* **YOUR OBJECTIVE**: Of the entries below, restate word for word only the section that runs from the line with "trasperent and over the slider?" to the line with "updates about new", counting both ends.
(SOURCE DATA)
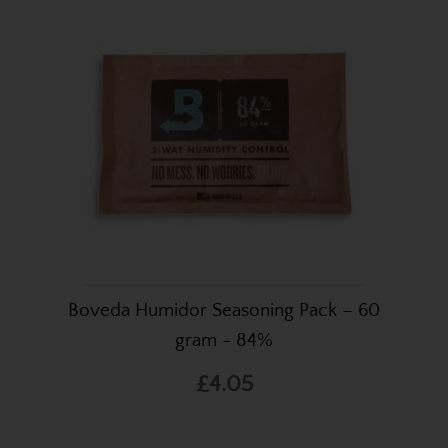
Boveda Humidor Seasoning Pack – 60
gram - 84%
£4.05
(End SOURCE DATA)
(SOURCE DATA)
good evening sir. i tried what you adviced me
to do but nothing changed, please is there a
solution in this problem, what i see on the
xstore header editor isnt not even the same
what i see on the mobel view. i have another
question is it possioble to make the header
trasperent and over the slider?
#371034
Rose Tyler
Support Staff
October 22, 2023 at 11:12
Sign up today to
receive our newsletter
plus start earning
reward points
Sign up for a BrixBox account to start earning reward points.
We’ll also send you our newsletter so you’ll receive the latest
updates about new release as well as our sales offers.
(End SOURCE DATA)
* **ANSWER TO THIS TASK**:
trasperent and over the slider?
#371034
Rose Tyler
Support Staff
October 22, 2023 at 11:12
Sign up today to
receive our newsletter
plus start earning
reward points
Sign up for a BrixBox account to start earning reward points.
We’ll also send you our newsletter so you’ll receive the latest
updates about new release as well as our sales offers.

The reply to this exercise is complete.